Вторая проблема – уже более специфически российская. Для уваровского времени это еще не столь характерно (я подчеркиваю, что Успенский прав, но для более позднего периода), но образованное общество (не все, но очень значительная его часть) оказывается в оппозиции государству как таковому. У нас в России нет той этики. Я могу проиллюстрировать это анекдотом в смысле XIX в., т.е. реальной историей. Я однажды беседовал с одной моей коллегой из Турции. Ее отец был председателем парламента до того, как к власти пришли военные. Его арестовали, вывезли на острова в Мраморном море, били, конечно, потом судили, он отсидел, вернулся. А она в это время училась в Беркли. И когда она встретилась с отцом, говорит: «Армия-то, сволочи какие, надо теперь с ними поквитаться». Он говорит: «Подожди, подожди. Могут быть плохие офицеры, но не может быть плохой армии, потому что это нашаармия». Этой составляющей, приверженности государству как ценности, готовности сотрудничать с властью до определенных пределов, но и оппонировать тоже до определенных пределов, участвовать в диалоге у нас всегда очень сильно не хватало. Можно по-разному это оценивать. Кто-то скажет: «И славно!» Кто-то скажет, что плохо. Я, скорее, считаю, что плохо, но это уже не научное суждение. Я думаю, это очень типичная проблема.
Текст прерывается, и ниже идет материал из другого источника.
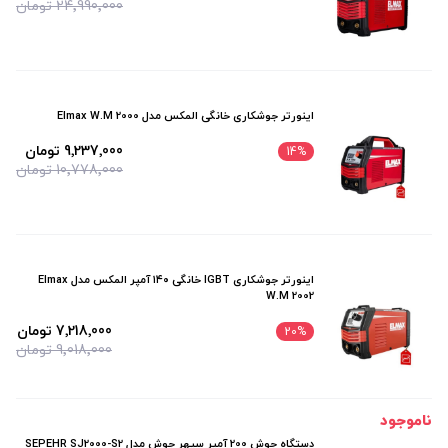
24٬990٬000 تومان
المکس ELMAX
اینورتر جوشکاری خانگی المکس مدل Elmax W.M 2000
9٬237٬000 تومان
14
%
10٬778٬000 تومان
اینورتر جوشکاری IGBT خانگی ۱۴۰ آمپر المکس مدل Elmax
W.M 2002
7٬218٬000 تومان
20
%
9٬018٬000 تومان
ناموجود
دستگاه جوش 200 آمپر سپهر جوش مدل SEPEHR SJ2000-S2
Лейбин: Это русская культурная проблема или проблема тех, кто строил у нас национализм и коммуникацию по этому поводу?
Миллер: Я думаю, что это культурная проблема в очень большой степени. Потому что если мы посмотрим на другие общества, которые сталкиваются с похожими проблемами, все-таки численность групп людей, для которых характерна такая «алиенация», отчуждение от государства, заметно меньше. Если мы задумаемся о том, что в 60 гг. XIX в. примерно 50% студентов университетов не заканчивают курс, а продолжают его как участники революционного движения, то мы поймем, что в России масштаб этой проблемы особенный.
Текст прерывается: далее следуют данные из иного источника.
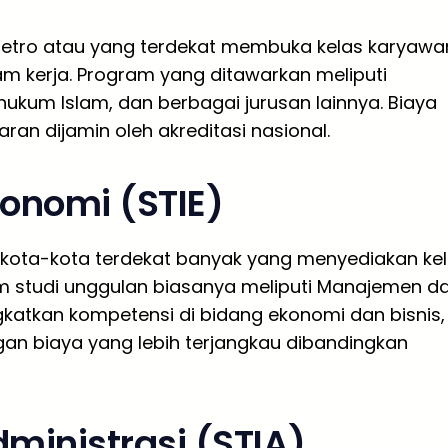
Metro atau yang terdekat membuka kelas karyawa
m kerja. Program yang ditawarkan meliputi
ukum Islam, dan berbagai jurusan lainnya. Biaya
aran dijamin oleh akreditasi nasional.
konomi (STIE)
 kota-kota terdekat banyak yang menyediakan ke
m studi unggulan biasanya meliputi Manajemen d
gkatkan kompetensi di bidang ekonomi dan bisnis,
ngan biaya yang lebih terjangkau dibandingkan
dministrasi (STIA)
Вопрос из зала: Это неизбежно, этот вопрос стоит в голове у всех. Спроецируйте уваровскую триаду на сурковскую. Нам Уваров уже неинтересен, не прошла его триада, в 1917 г. закопали. Все равно это проекция, самодержец.. Как сегодняшние «уваровцы» мнят при интернете, при открытости общества сделать из Путина самодержца в любой форме, название придумают? Вы все-таки поближе, может быть.
Миллер: Нет, я не поближе, в этом смысле я знаю ровно столько же, сколько и вы. И я не буду проводить этих аналогий. Во-первых, мне все эти аналогии, как специальный предмет для разговора, довольно несимпатичны, потому что сегодня я историк, и мне в этом качестве приятно, удобно, я к нему привык. В следующий четверг мне, на самом деле, будет очень неуютно, я буду пытаться выступать не как историк, впервые за время моего функционирования в формате публичных лекций. Там ваш вопрос будет легитимен, и я буду пытаться как-то на него ответить.
Лейбин: Небольшое замечание. В следующий раз у нас будет лекция «Дебаты о нации в современной России», поэтому правильно, что в этот раз у нас именно историческая лекция, потому что, чтобы думать об этом, надо иметь об этом представление.
Владимир Молотников: У меня очень конкретный вопрос. Это была не оговорка при разговоре о Наполеоне, что европейские войны XVII-XVIII вв. – это войны солдат, но не войны гражданского населения?
Миллер: Я понимаю смысл вашего вопроса. Здесь к моей неоговорке надо сделать целый ряд оговорок. Существовала более-менее неформальная легитимная практика (особенно в XVII в., ее уже меньше в XVIII в., когда армии становятся не наемнические), что немного пограбить можно. Для Наполеона это уже не так характерно. Уточните, пожалуйста, что вы имеете в виду.
Молотников: Я вовсе не о грабеже. Допустим, войны в республике Паолии. Событие знаковое для XVIII в. Европы. Сам термин «баки» – это войны граждан, а не армий. В конце концов, война за независимость в США, в конечном счете, – европейское явление. Более того, Наполеон говорит с Кутузовым, зная, что в Испании ежедневно простые жители линчуют его солдат. В конце концов, ознакомьтесь с творчеством Голли, знаменитый расстрел. Поэтому я бы хотел уточнить. Если мы говорим о некой европейской модели войны, то это явно неправильно. Никакой такой «европейской традиции» нет. А если говорить о крошечной западноевропейской (даже не вся Западная Европа в эту традицию укладывается), то это несколько стран Западной Европы, допустим, австрийская армия, в какой-то мене французская, уже в меньшей, наверно, прусская. И все. Ответ Кутузова с этой точки зрения выглядит совершенно другим по смыслу.